On the silicon side, prices are clear: AI companion apps like Replika charge ~$20/month—available 24/7, endlessly accommodating, always agreeable. With LLMs locked in a price war, that number will only fall further.
On the carbon side, the high-end companionship discussed here reaches a ceiling of $6,000/hour. Per U.S. Census Bureau data, that single hour approaches the monthly income of an average American household—and yet, slots remain booked solid.
In Forbes’ original interviews, one practitioner—who holds a master’s degree—cut straight to the point: “AI is turning authentic human connection into a luxury good.”

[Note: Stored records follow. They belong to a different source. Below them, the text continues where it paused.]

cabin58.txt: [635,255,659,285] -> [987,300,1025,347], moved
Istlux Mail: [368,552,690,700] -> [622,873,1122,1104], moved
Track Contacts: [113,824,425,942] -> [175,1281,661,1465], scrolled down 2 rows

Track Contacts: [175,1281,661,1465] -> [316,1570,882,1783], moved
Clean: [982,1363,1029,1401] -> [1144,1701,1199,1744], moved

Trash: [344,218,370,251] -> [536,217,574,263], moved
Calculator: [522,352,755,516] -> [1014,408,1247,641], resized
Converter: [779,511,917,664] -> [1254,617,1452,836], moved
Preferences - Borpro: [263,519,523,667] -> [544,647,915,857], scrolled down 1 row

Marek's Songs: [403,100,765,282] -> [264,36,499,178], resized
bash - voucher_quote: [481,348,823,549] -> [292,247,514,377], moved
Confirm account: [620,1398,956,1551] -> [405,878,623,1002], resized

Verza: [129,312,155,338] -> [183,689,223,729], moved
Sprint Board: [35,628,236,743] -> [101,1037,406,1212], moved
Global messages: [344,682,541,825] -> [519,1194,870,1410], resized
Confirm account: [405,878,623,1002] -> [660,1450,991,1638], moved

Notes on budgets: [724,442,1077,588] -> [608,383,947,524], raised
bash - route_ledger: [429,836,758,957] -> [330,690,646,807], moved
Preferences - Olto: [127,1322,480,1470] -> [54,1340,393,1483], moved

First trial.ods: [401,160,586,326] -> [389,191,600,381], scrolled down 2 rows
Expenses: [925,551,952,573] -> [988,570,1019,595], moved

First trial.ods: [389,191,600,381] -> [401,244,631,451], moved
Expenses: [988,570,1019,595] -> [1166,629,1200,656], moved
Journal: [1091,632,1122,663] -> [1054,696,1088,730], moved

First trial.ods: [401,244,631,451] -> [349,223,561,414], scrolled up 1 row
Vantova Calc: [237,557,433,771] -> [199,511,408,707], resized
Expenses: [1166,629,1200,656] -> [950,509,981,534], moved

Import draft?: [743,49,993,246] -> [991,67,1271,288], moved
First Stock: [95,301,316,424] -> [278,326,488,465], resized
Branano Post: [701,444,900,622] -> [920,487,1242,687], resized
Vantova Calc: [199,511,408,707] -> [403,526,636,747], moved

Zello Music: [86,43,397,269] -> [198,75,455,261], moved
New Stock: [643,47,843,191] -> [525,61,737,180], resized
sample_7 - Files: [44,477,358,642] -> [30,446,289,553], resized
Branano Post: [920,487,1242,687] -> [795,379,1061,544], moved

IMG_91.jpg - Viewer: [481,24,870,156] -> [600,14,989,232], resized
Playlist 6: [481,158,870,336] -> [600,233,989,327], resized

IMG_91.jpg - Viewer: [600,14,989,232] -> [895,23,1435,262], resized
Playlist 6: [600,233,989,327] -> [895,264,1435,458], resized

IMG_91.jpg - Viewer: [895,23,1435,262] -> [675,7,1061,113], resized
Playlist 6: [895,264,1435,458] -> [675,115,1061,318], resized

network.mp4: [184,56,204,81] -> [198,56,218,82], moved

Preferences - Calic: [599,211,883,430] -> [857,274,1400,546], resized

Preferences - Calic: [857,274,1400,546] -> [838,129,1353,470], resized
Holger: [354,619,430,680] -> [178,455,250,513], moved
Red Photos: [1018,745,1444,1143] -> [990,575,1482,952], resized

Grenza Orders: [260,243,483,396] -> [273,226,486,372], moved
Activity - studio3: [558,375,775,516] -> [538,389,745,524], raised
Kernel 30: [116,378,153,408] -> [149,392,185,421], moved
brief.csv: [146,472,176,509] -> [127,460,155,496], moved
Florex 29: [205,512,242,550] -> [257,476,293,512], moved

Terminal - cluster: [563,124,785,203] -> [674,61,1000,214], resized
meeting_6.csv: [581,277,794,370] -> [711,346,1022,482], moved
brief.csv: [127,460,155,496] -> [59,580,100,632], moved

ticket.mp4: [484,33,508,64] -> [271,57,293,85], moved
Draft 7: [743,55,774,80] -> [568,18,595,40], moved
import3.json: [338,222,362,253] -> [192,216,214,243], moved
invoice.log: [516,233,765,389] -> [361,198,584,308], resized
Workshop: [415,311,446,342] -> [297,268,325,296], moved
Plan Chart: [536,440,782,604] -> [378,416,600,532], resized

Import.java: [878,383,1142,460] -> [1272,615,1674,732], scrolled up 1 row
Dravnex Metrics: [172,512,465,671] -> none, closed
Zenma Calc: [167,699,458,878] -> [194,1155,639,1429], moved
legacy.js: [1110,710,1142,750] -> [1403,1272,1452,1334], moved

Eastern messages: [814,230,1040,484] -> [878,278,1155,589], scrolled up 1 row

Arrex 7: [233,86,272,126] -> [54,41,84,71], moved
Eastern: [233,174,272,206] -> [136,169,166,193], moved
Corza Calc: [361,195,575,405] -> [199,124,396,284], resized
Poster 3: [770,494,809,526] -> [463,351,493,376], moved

Coming from her, that statement carries unusual weight—because her clients are precisely the world’s foremost AI experts. Insiders spot scarcity first—and insiders hoard it first.
This logic has already been validated by capital markets this year.
In February, Wall Street embraced the term “HALO”—for “Heavy Asset, Low Obsolescence Risk”—describing companies immune to AI disruption. Funds fled software stocks and flooded into McDonald’s and Walmart.
This companionship business follows the same logic—beauty edition—and without quarterly earnings reports.
The last time San Francisco saw this dynamic was in 1849: gold rush prospectors flooded in, mines eventually emptied, and most left broke. Yet the winners’ list included few miners—one was Levi Strauss, who made pants for them.
Every wave of wealth re-prices everything around it. This time, it may be pricing humanity itself.
The AI story isn’t over. Tech’s gold continues flowing outward. But one thing is certain: every cent silicon-based companionship drops in price, carbon-based companionship rises by a corresponding amount.